Third, the group considers a Wisconsin-based carrier and a shipper with a high volume of one particular load (the "Source Carrier"). Because the Source Carrier ships mainly one commodity, the Source Carrier may have difficulties managing its assets for this particular commodity, and customers may perceive its business as unfolding into many commodities. Another alternative for source carrier is to assign the load to a capacity participating broker who would be compensated based on the agreed schedule and within the contracted service area. In this instance, the carrier can use the source broker for capacity and payment terms and can use a non-exclusive broker for pricing, with this broker focused on the larger picture of what the carrier is carrying.
Conclusion and Guidelines
By now, you have a clear understanding of exclusive brokerage agreements and the benefits they provide to both buyers and sellers. Engaging an exclusive broker can help a seller achieve higher property prices, better screening out unsuitable buyers. On the other hand, buyers can secure distinct advantages and opportunities through exclusive representation.
For sellers, the takeaway is that engaging an exclusive broker can lead to tangible sale enhancements. With fewer properties up for grabs, an exclusive relationship can increase your negotiating power and ultimately fetch a higher price for the business.
On the other hand, buyers need to take advantage of exclusivity and engage with the agent actively. Be clear about your requirements up front, and provide detailed feedback during the tour process. Your input can help the agent better understand your specific needs , evolve the selection and find the deal that is right for you.
The additional takeaways include:
Be Professionally Represented
Engage an agent with experience that specializes in your specific market.
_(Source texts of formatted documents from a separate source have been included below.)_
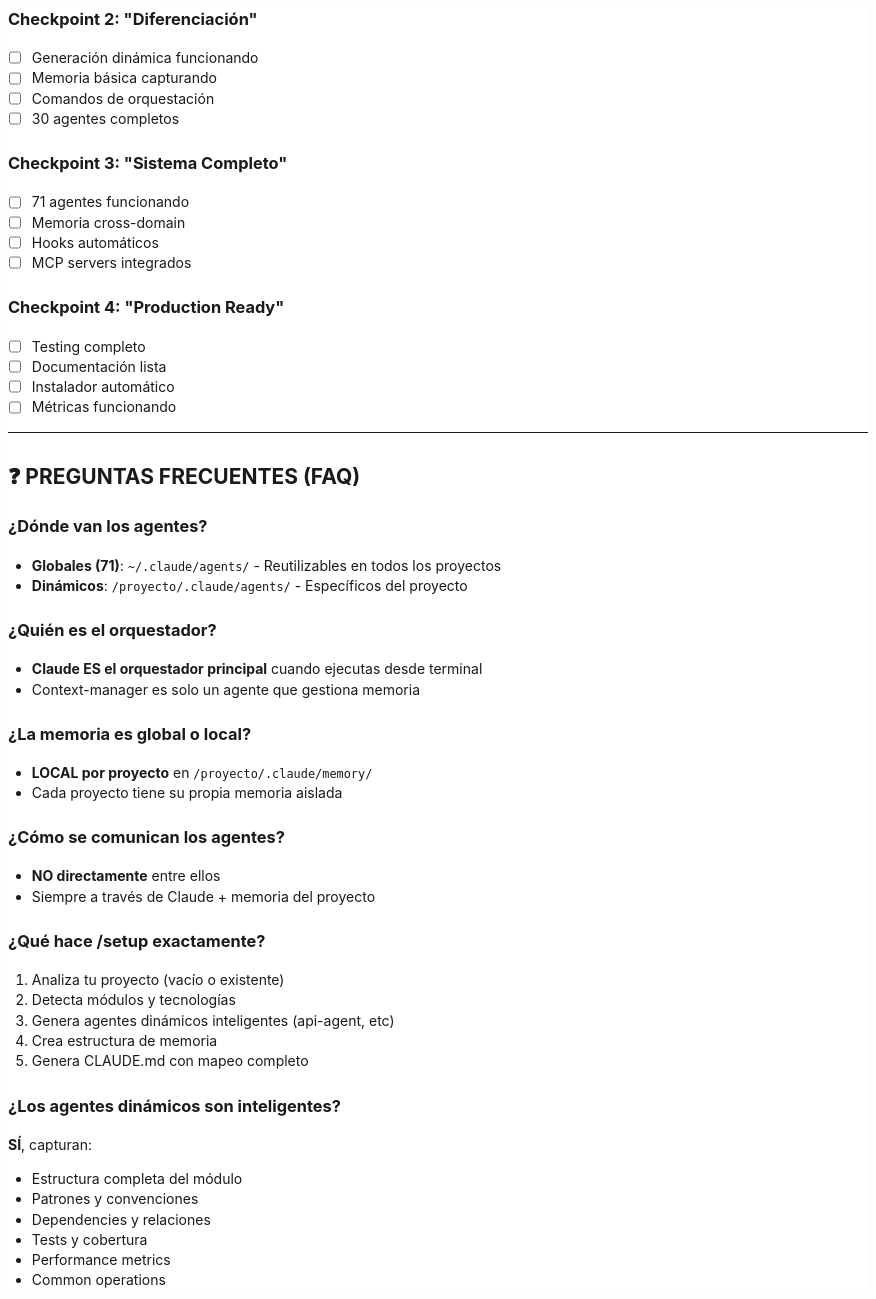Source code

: ### Checkpoint 2: "Diferenciación"
- [ ] Generación dinámica funcionando
- [ ] Memoria básica capturando
- [ ] Comandos de orquestación
- [ ] 30 agentes completos

### Checkpoint 3: "Sistema Completo"
- [ ] 71 agentes funcionando
- [ ] Memoria cross-domain
- [ ] Hooks automáticos
- [ ] MCP servers integrados

### Checkpoint 4: "Production Ready"
- [ ] Testing completo
- [ ] Documentación lista
- [ ] Instalador automático
- [ ] Métricas funcionando

---

## ❓ PREGUNTAS FRECUENTES (FAQ)

### ¿Dónde van los agentes?
- **Globales (71)**: `~/.claude/agents/` - Reutilizables en todos los proyectos
- **Dinámicos**: `/proyecto/.claude/agents/` - Específicos del proyecto

### ¿Quién es el orquestador?
- **Claude ES el orquestador principal** cuando ejecutas desde terminal
- Context-manager es solo un agente que gestiona memoria

### ¿La memoria es global o local?
- **LOCAL por proyecto** en `/proyecto/.claude/memory/`
- Cada proyecto tiene su propia memoria aislada

### ¿Cómo se comunican los agentes?
- **NO directamente** entre ellos
- Siempre a través de Claude + memoria del proyecto

### ¿Qué hace /setup exactamente?
1. Analiza tu proyecto (vacío o existente)
2. Detecta módulos y tecnologías
3. Genera agentes dinámicos inteligentes (api-agent, etc)
4. Crea estructura de memoria
5. Genera CLAUDE.md con mapeo completo

### ¿Los agentes dinámicos son inteligentes?
**SÍ**, capturan:
- Estructura completa del módulo
- Patrones y convenciones
- Dependencies y relaciones
- Tests y cobertura
- Performance metrics
- Common operations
They’ll be able to assess needs quickly, scrutinize business opportunities and negotiate the best deal for you.
Read Your Exclusivity Agreement
Your engagement may be settled verbally, but always follow-up with a formal agreement and make sure you review it carefully before signing to ensure that all the points are agreeable to you.
Be Proactive
Keep the lines of communication open with your agent. Update them regularly, but in particular let them know of any changes to your situation that might impact your search.
Ask Questions
Don’t be afraid to ask questions. If you don’t understand something, then stop the process and ask. You want to be confident in what you are buying.
Retention of Confidentiality
In the course of engaging with your agent, apply a high degree of confidentiality to your discussions.